• Work request 1
List the names of all the children of Michel and Margarethe Meisberger that the genealogy post about Michel Meisberger gives.

_ _ _ _

52 Ancestors: My Earliest Known Immigrant Ancestor

Posted by: Eileen A. Souza

View of the town of Winterbach, Sankt Wendel, Saarland, Germany, by Sebastian Decker (Own work) [CC-BY-SA-3.0 (http://creativecommons.org/licenses/by-sa/3.0)], via Wikimedia Commons

View of the town of Winterbach, Sankt Wendel, Saarland, Germany, by Sebastian Decker (Own work) [CC-BY-SA-3.0 (http://creativecommons.org/licenses/by-sa/3.0)], via Wikimedia Commons

As this is the first week in 2019, the theme is First. One of the questions that might be answered under this theme is “Who was my first ancestor to arrive in this country?” My first proven ancestor to arrive in the United States is my 3rd great-grandfather, Michel Meisberger.

According to his marriage certificate, Michel (Michael) was born 04 June 1812 in Winterbach, Sankt Wendel, Saarland, Germany. At that time, Winterbach was in what was known as Rhenish Prussia and later became Saarland. He married Margarethe (Margaret) Bettinger on 10 August 1837 in Sankt Wendel, Saarland, Germany.

All seven of their children were born in Steinbach, Neunkirchen, Saarland, Germany (at the time of their birth Steinbach was in the Sankt Wendel district but today appears to be a suburb of Ottweiler in the Neunkirchen district).

According to the children’s birth certificates: Theobald Casper was born 25 December 1837; Michael [Jr.] was born 24 February 1839; Johann was born 8 April 1841; Elizabeth was born 20 April 1843; Eva was born 11 June 1845; Helena [Magdalena] was born 7 November 1847; and Barbara was born 3 January 1850. Theobald is my 2nd great-grandfather.

I found a passenger list record that shows that a Michel Meissberger, born about 1811, arrived in New York on 30 September 1853. The ship, the Rhine, left from La Havre, France. I did not find any other family members on this passenger list. Michael filed his Declaration of Intent to apply for naturalization on 6 August 1855 in Pottsville, Schuylkill, Pennsylvania, with a final Petition of Naturalization being issued on 1 November 1858 in Sunbury, Northumberland, Pennsylvania. These naturalization dates support an 1853 or earlier arrival.

Michael appears in the 1860 US census enumerated as Michael Mischenger and in the 1870 US census enumerated as Michael Winberger. Neither Michael nor Margaret appear in the 1880 US census.

The first date of death that I found for Michael is 10 April 1878, which came from the Winterbach family book owned by Roland Geiger, Sankt Wendel, Germany.

Later, I found this poignant and heartwarming notice of death on Chronicling America at the Library of Congress. It publicizes the deaths of Michael and Margaret (Bettinger) Meisberger. The article was published 15 January 1879.

_ _ _ _

• Work request 2
Rewrite the extracted text of the records, starting at the line that contains "Grandes bougies" and ending after the line that contains "Polandia di Kebon Sirih dalam 24", with "Découvrir" changed to "Voir plus" and nothing else altered. Leave out the pictures.

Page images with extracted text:
_ _ _ _

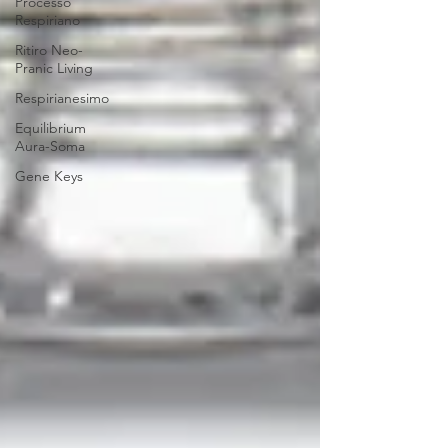
Processo
Respiriano
Ritiro Neo-
Pranic Living
Respirianesimo
Equilibrium
Aura-Soma
Gene Keys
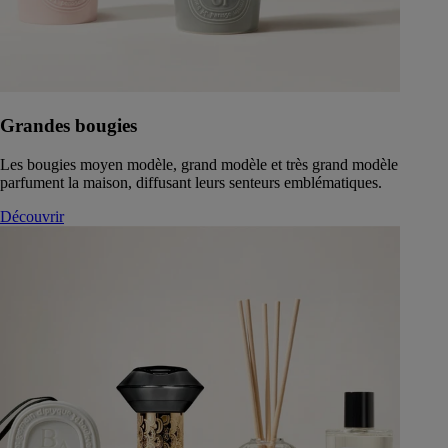
Grandes bougies
Les bougies moyen modèle, grand modèle et très grand modèle
parfument la maison, diffusant leurs senteurs emblématiques.
Découvrir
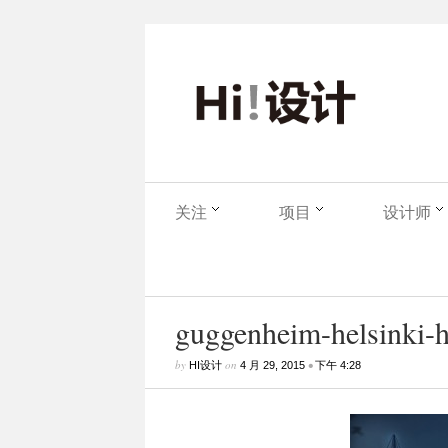
关注
项目
设计师
guggenheim-helsinki-hi
by
on
•
HI设计
4 月 29, 2015
下午 4:28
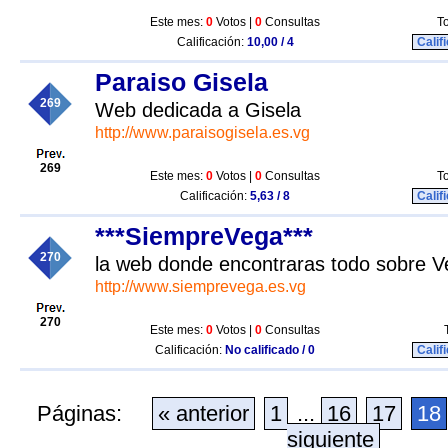
Este mes:
0
Votos |
0
Consultas
To
Calificación:
10,00 / 4
Calif
Paraiso Gisela
269
Web dedicada a Gisela
http://www.paraisogisela.es.vg
269
Este mes:
0
Votos |
0
Consultas
To
Calificación:
5,63 / 8
Calif
***SiempreVega***
270
la web donde encontraras todo sobre 
http://www.siemprevega.es.vg
270
Este mes:
0
Votos |
0
Consultas
Calificación:
No calificado / 0
Calif
Páginas:
« anterior
1
...
16
17
18
siguiente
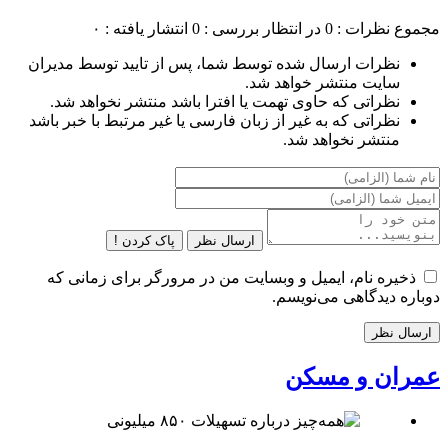
مجموع نظرات : 0
در انتظار بررسی : 0
انتشار یافته : ۰
نظرات ارسال شده توسط شما، پس از تایید توسط مدیران
سایت منتشر خواهد شد.
نظراتی که حاوی تهمت یا افترا باشد منتشر نخواهد شد.
نظراتی که به غیر از زبان فارسی یا غیر مرتبط با خبر باشد
منتشر نخواهد شد.
ارسال نظر
پاک کردن !
ذخیره نام، ایمیل و وبسایت من در مرورگر برای زمانی که
دوباره دیدگاهی می‌نویسم.
عمران و مسکن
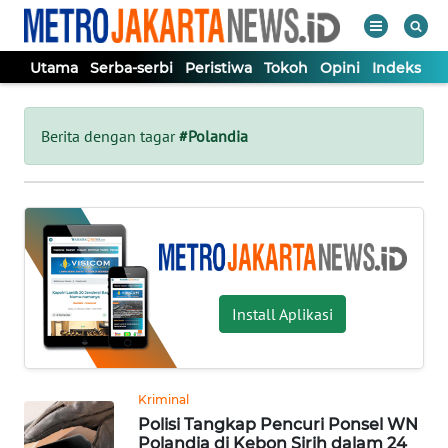
Utama
Serba-serbi
Peristiwa
Tokoh
Opini
Indeks
WAHANA
Tutup
TV
Berita dengan tagar
#Polandia
UTAMA
SERBA-
SERBI
Install Aplikasi
PERISTIWA
TOKOH
Kriminal
Polisi Tangkap Pencuri Ponsel WN
OPINI
Polandia di Kebon Sirih dalam 24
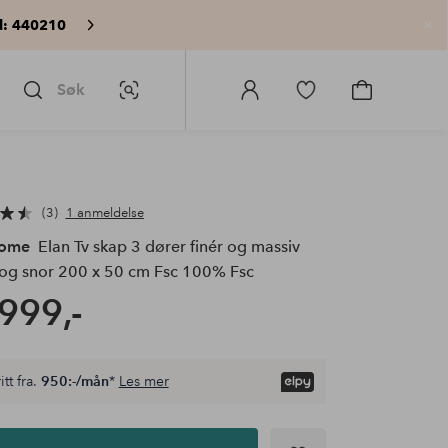
: 440210
Lu
Søk
Bildesøk
Logg
Gå
Gå
på
til
til
Homeroom
favorittmerkede
handlekurv
produkter
3
1 anmeldelse
Home
Elan Tv skap 3 dører finér og massiv
 og snor 200 x 50 cm Fsc 100% Fsc
999,-
itt fra.
950:-/mån
*
Les mer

_ _ _ _

• Exercise output 1
Theobald Casper, Michael [Jr.], Johann, Elizabeth, Eva, Helena [Magdalena], Barbara

• Exercise output 2
Grandes bougies
Les bougies moyen modèle, grand modèle et très grand modèle
parfument la maison, diffusant leurs senteurs emblématiques.
Voir plus
关注
项目
设计师
guggenheim-helsinki-hi
by
on
•
HI设计
4 月 29, 2015
下午 4:28
Este mes:
0
Votos |
0
Consultas
To
Calificación:
10,00 / 4
Calif
Paraiso Gisela
269
Web dedicada a Gisela
http://www.paraisogisela.es.vg
269
Este mes:
0
Votos |
0
Consultas
To
Calificación:
5,63 / 8
Calif
***SiempreVega***
270
la web donde encontraras todo sobre 
http://www.siemprevega.es.vg
270
Este mes:
0
Votos |
0
Consultas
Calificación:
No calificado / 0
Calif
Páginas:
« anterior
1
...
16
17
18
siguiente
مجموع نظرات : 0
در انتظار بررسی : 0
انتشار یافته : ۰
نظرات ارسال شده توسط شما، پس از تایید توسط مدیران
سایت منتشر خواهد شد.
نظراتی که حاوی تهمت یا افترا باشد منتشر نخواهد شد.
نظراتی که به غیر از زبان فارسی یا غیر مرتبط با خبر باشد
منتشر نخواهد شد.
ارسال نظر
پاک کردن !
ذخیره نام، ایمیل و وبسایت من در مرورگر برای زمانی که
دوباره دیدگاهی می‌نویسم.
عمران و مسکن
Utama
Serba-serbi
Peristiwa
Tokoh
Opini
Indeks
WAHANA
Tutup
TV
Berita dengan tagar
#Polandia
UTAMA
SERBA-
SERBI
Install Aplikasi
PERISTIWA
TOKOH
Kriminal
Polisi Tangkap Pencuri Ponsel WN
OPINI
Polandia di Kebon Sirih dalam 24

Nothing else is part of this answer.